What employees are eligible for Tacoma's voter-approved minimum wage? 

All employees that work within Tacoma city limits for 80 or more hours per year are covered by the new minimum wage, except for a few uncommon exceptions outlined below.

Are any employees exempt from Tacoma's minimum wage?

State minimum wage laws will continue to apply to employees under the age of 16 as well as workers covered by special state certificates issued according to RCW 49.46.060 (disabled workers, learners, student learners, apprentices, student workers, etc.).

Do small businesses and non-profits have to pay the voter-approved minimum wage?

Yes. All employers (private, non-profit, and government) with qualifying employees will need to begin paying the new minimum wage on February 1, 2016, with the exception of federal government and tribal government entities. There are no exemptions based on the size of the business, the number of employees, or where the company's headquarters is located. 

Do tips or gratuities count as part of Tacoma minimum wage?

No. Just like under state law, tips do not count as wages. 

Does the law include allowing employers to pay a lower wage while employees are doing on-the-job training?

No. The Ordinance sets one minimum wage for all work performed within Tacoma.

Are there other responsibilities for employers under the voter-approved law?

Yes. Employers are required to provide notice of the City of Tacoma minimum wage requirement to their employees. The city has created a model notice to help employers meet this requirement. Employers are required to keep records documenting hours worked in the City of Tacoma and the wages paid for those hours, and employers certify that they are in compliance when applying for or renewing their business license.
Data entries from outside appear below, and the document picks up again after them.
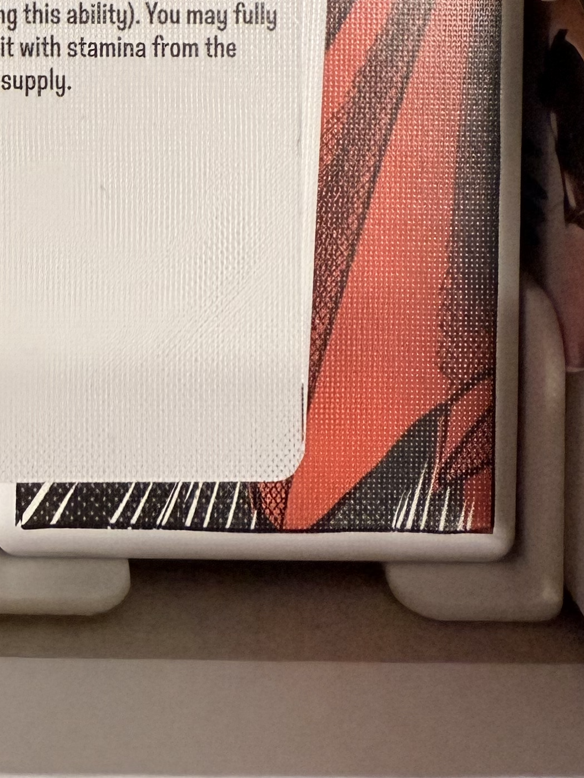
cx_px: -13
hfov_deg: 20.6
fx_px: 1552
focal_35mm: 69
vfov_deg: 23.6
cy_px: -323
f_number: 2.2
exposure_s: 1/60
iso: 320
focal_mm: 2.22
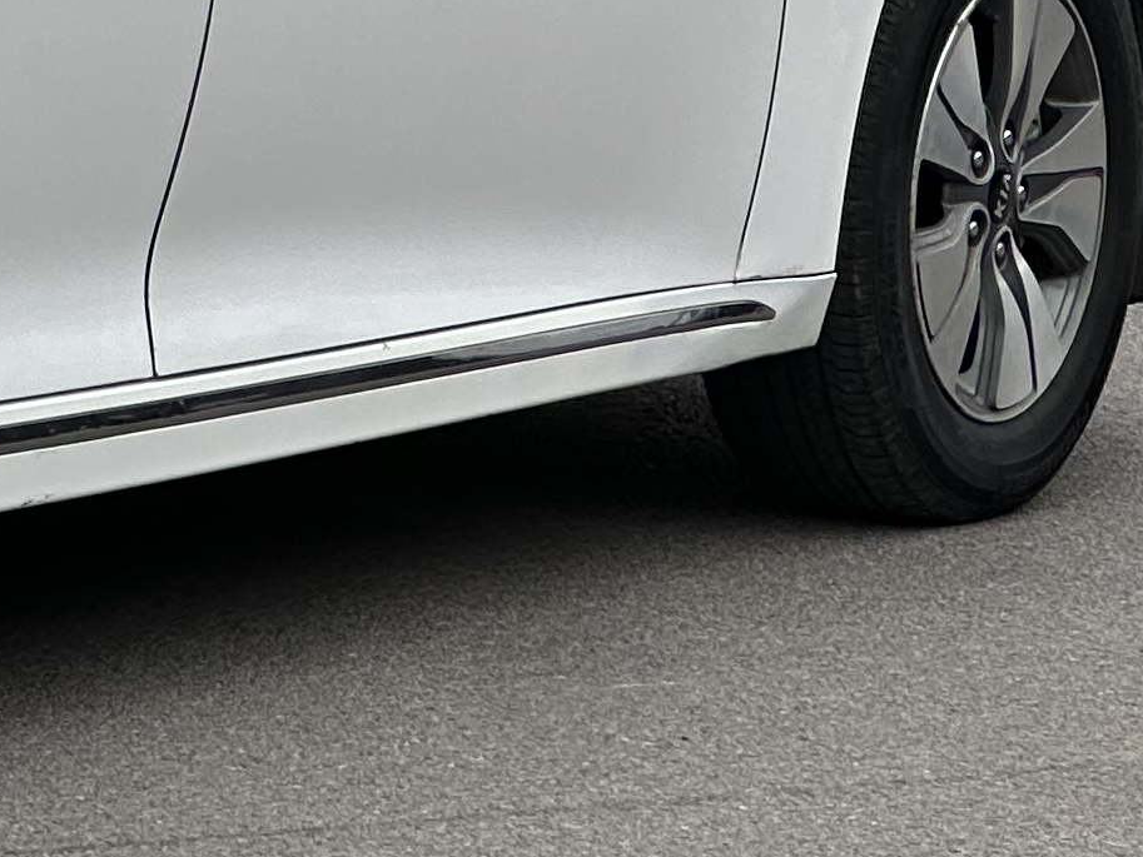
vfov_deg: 4.3
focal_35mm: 340
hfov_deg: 5.7
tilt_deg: -2.8
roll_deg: -2.0
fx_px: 11228
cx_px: -940
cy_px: -515
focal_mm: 9
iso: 32
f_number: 2.8
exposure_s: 1/200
Does the new minimum wage phase in?

Yes. The $12 per hour minimum wage is phased in over two years. The voter-approved Ballot Measure included the following schedule for increases:
  • $10.35 per hour on February 1, 2016 (the same effective date as the Paid Leave Ordinance passed in January 2015)

  • $11.15 per hour on January 1, 2017

  • $12 per hour on January 1, 2018

  • Adjusted annually by the rate of inflation beginning January 1, 2019

What do I do if I am being paid less than the minimum wage?

Information on how to report a violation of the Minimum Wage Ordinance can be found on the Employment Standards Enforcement web page. When a complaint is received, a company-wide investigation is opened to ensure that all employees are earning minimum wage and/or paid leave time. To learn more about confidentiality when reporting a violation, call us at (253) 591-5306. There are no fees for any employment standards services, and investigations do not include questions about workers' immigration status.

Retaliation is prohibited by Initiative Measure No. 1B.

It is a violation of the Initiative for an employer or any other person to interfere with, restrain, or deny the exercise of any right protected under the City’s Minimum Wage law.